Source text:
= = = =

Tuesday, October 27, 2009

QUIQUIRIQUÍ.....



It seems like every “foreign” experience has a rooster story, and of course my time in Utrera included it’s own.
It was an early spring morning.  The sun was just peeking over the horizon when all of a sudden a rooster began to crow.  I would have probably slept through it, after all it was no louder than some of the drunks that stumbled through the plaza on their way home at 5am, but I could have sworn that this cock was on our roof. I knew this couldn’t be since Chiva, who caught pigeons and bats mid air, lived upstairs.  There was no way she would share her space with a feathered friend. It couldn’t be next door on the left since we shared a wall with the downtown branch of the BBVA (a Spanish Bank), and I couldn't imagine our proper neighbors on the right having a pet rooster--but then again, you never know.  To my relief after the rooster let out a few more crows, I was able to roll over and fall asleep.
I didn’t think about it until the next day when, at the crack of dawn, once again I was awakened by a cock-a-doodle-doo.  But wait, this time the sound seemed a bit further away and a little to the east.  Unfortunately, when the early morning serenade ended, I was unable to fall back asleep.  So when my 10 am Pilates class rolled around I arrived a bit cranky.
I asked the class if anyone knew, who in downtown Utrera, had the new pet rooster.  They all told me that I was crazy, because no one who lived in a downtown home would own a rooster and, besides, none of them had heard it.  I argued that I have heard of stranger animals being taken on as pets, and of course they wouldn’t hear it since they all slept with their windows and shutters drawn--besides, nothing could wake them at the crack of dawn since they had just gone to bed at 3 am!!!  My argument didn’t change the fact that the class continued to consider me the Loca Americana, who was now imagining that she heard farm animals in town.
Later that afternoon when returning to our flat from the eastern part of the pueblo, I cut down the little cobblestone street where the three little triplets lived.  I never knew the family’s name, or the name of the street, but whenever I talked about the street where the triplets live everyone knew who and where I was talking about.  As I walked by the gate that lead to their indoor patio I suddenly heard a cock-a-doodle-doo.  I should have guessed; it was these three little terrors that owned the new pet.  At least the mystery was solved, and I would be able to save face at Pilates.

= = = =

Request 1: Revise the listing below so that "Chorus" becomes "Refrain" wherever it occurs, with everything else left unchanged.
The rooster story above and the listing that comes next are unrelated material.

= = = =

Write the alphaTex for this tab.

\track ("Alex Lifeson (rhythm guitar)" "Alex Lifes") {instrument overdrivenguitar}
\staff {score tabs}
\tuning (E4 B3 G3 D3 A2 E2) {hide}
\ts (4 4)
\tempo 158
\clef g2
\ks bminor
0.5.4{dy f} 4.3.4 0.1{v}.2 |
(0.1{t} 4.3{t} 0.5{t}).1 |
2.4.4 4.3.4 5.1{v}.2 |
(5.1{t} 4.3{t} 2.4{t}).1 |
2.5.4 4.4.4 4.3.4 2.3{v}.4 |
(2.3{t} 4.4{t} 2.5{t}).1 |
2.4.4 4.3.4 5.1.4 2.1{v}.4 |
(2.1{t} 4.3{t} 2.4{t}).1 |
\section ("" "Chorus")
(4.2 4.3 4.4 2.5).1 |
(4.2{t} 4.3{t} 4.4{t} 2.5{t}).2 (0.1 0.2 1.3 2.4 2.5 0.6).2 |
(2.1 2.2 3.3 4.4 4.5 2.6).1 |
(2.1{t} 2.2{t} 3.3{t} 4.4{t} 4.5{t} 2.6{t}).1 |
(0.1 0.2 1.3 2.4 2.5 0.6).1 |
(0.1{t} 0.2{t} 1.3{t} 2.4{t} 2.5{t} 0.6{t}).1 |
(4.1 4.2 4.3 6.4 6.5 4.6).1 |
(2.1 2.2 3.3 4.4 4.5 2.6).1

= = = =

Request 2: Copy verbatim the passage of the rooster story between "I didn’t think" and "a bit cranky.", inclusive.

Final answer 1:
Write the alphaTex for this tab.

\track ("Alex Lifeson (rhythm guitar)" "Alex Lifes") {instrument overdrivenguitar}
\staff {score tabs}
\tuning (E4 B3 G3 D3 A2 E2) {hide}
\ts (4 4)
\tempo 158
\clef g2
\ks bminor
0.5.4{dy f} 4.3.4 0.1{v}.2 |
(0.1{t} 4.3{t} 0.5{t}).1 |
2.4.4 4.3.4 5.1{v}.2 |
(5.1{t} 4.3{t} 2.4{t}).1 |
2.5.4 4.4.4 4.3.4 2.3{v}.4 |
(2.3{t} 4.4{t} 2.5{t}).1 |
2.4.4 4.3.4 5.1.4 2.1{v}.4 |
(2.1{t} 4.3{t} 2.4{t}).1 |
\section ("" "Refrain")
(4.2 4.3 4.4 2.5).1 |
(4.2{t} 4.3{t} 4.4{t} 2.5{t}).2 (0.1 0.2 1.3 2.4 2.5 0.6).2 |
(2.1 2.2 3.3 4.4 4.5 2.6).1 |
(2.1{t} 2.2{t} 3.3{t} 4.4{t} 4.5{t} 2.6{t}).1 |
(0.1 0.2 1.3 2.4 2.5 0.6).1 |
(0.1{t} 0.2{t} 1.3{t} 2.4{t} 2.5{t} 0.6{t}).1 |
(4.1 4.2 4.3 6.4 6.5 4.6).1 |
(2.1 2.2 3.3 4.4 4.5 2.6).1

Final answer 2:
I didn’t think about it until the next day when, at the crack of dawn, once again I was awakened by a cock-a-doodle-doo.  But wait, this time the sound seemed a bit further away and a little to the east.  Unfortunately, when the early morning serenade ended, I was unable to fall back asleep.  So when my 10 am Pilates class rolled around I arrived a bit cranky.